> _Written task a_:
Print the part of the Daintree River trip account that runs between "So, Trish packed" and "enjoyed the stop.", inclusive.

Daintree River Experience
This river boat tour leaves from Barrett Creek Landing. Ian Worcester is such a nice guy, and so enthusiastic about the river. We enjoyed him so much, we actually went out with him three mornings in a row.

We met him at six, and on the first morning Ellen Terrell came out with us too, which was just great. Between the two of them we didn't miss much! In addition to her other talents, Ellen knows a ton about the plants and trees, so it was fun to learn from her.

Beautiful looks at shining flycatchers, little kingfisher, azure kingfisher, several papaun frogmouth (they look so cool with their babies under their breast).

Double-eyed fig parrots where fluttering about in the tree tops, taking a bath in the morning dew.

One beautiful plant we saw was the Blooming Barringtonia. I can't describe them very well, but here are some links to the family. The ones we saw were white, and just really lovely. http://toptropicals.com/catalog/uid/...a_racemosa.htm

Got back to RMH about 8:30 for breakfast. Cool fruit of the day-chocolate pudding fruit. yum.

Heading Over the Daintree River, a Cassowary, and why they are called Mud Maps
Ellen came back to RMH too, and she and Trish gave us some pointers for going over the river. They got us a mud map, and finally I had to ask...why are they called mud maps?

I was told it was from the habit of drawing a map with a stick in the mud. Makes sense doesn't it?

So, Trish packed us an esky with some ice water, handed us some sunscreen and mosquito repellant, and sent is on our way.

Ferry, $18 return ticket. It's very efficiently done. Not that many cars go over at once, but it all really seems to go smoothly, it's only about 10 minutes across the river.

First stop, Jindalba Boardwalk. It's a pretty cool boardwalk loop through the rainforest. We both agree standing in these rainforests makes you feel relatively small and insignificant! We can hear birds, but not really see any very well. Didn't matter, we enjoyed the stop.

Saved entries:

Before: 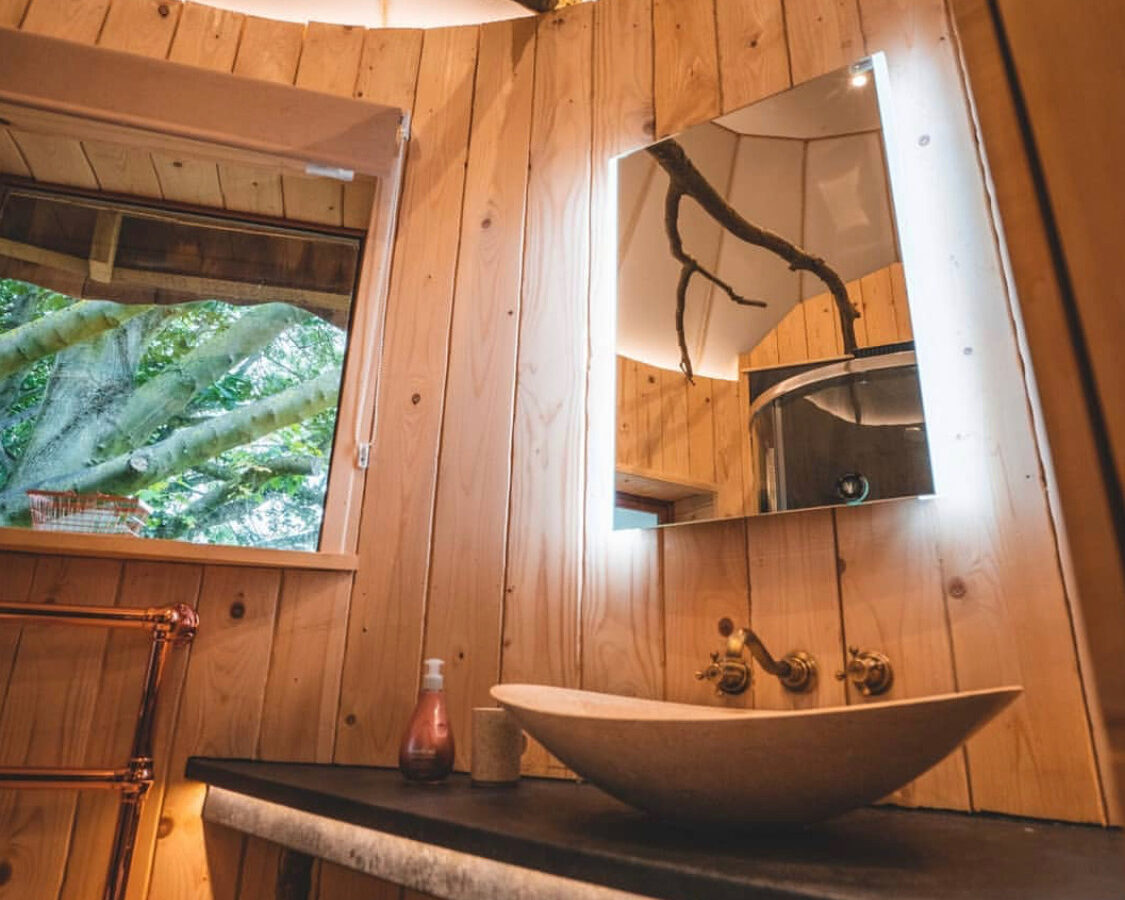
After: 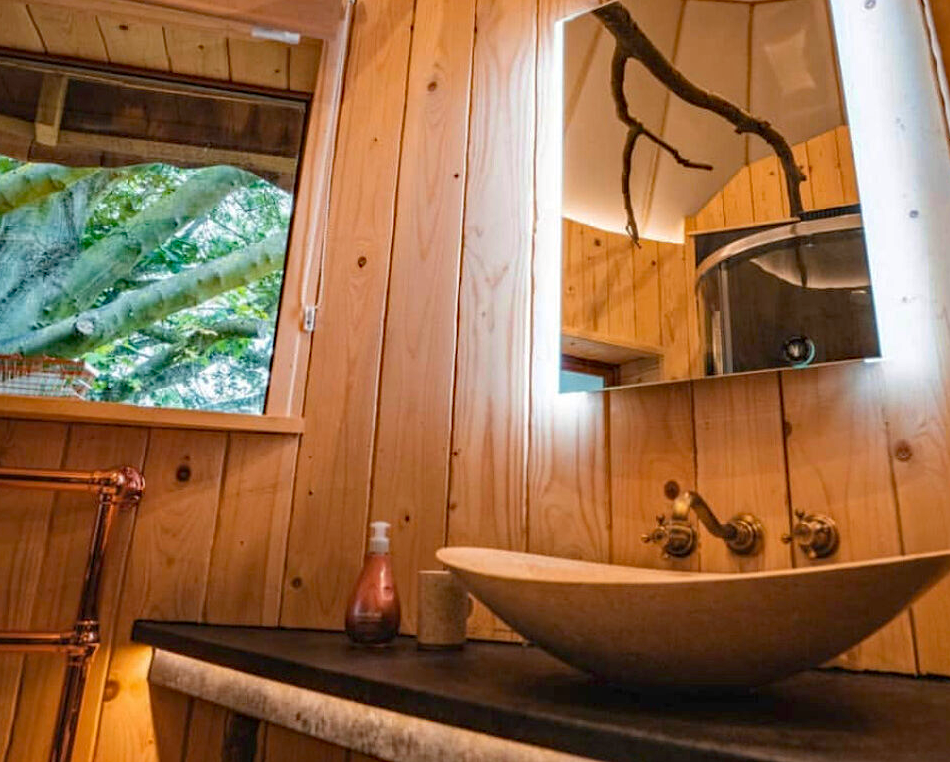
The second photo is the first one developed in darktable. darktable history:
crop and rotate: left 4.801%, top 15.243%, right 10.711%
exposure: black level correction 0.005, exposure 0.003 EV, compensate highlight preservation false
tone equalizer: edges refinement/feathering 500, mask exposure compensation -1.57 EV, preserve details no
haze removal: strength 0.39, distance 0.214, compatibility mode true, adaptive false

> _Written task b_:
Change "developed" to "edited" throughout the lines of the editing entries and leave every other word as it is. Leave the pictures out of your answer.

> _Worked solution a_:
So, Trish packed us an esky with some ice water, handed us some sunscreen and mosquito repellant, and sent is on our way.

Ferry, $18 return ticket. It's very efficiently done. Not that many cars go over at once, but it all really seems to go smoothly, it's only about 10 minutes across the river.

First stop, Jindalba Boardwalk. It's a pretty cool boardwalk loop through the rainforest. We both agree standing in these rainforests makes you feel relatively small and insignificant! We can hear birds, but not really see any very well. Didn't matter, we enjoyed the stop.

> _Worked solution b_:
Before: 
After: 
The second photo is the first one edited in darktable. darktable history:
crop and rotate: left 4.801%, top 15.243%, right 10.711%
exposure: black level correction 0.005, exposure 0.003 EV, compensate highlight preservation false
tone equalizer: edges refinement/feathering 500, mask exposure compensation -1.57 EV, preserve details no
haze removal: strength 0.39, distance 0.214, compatibility mode true, adaptive false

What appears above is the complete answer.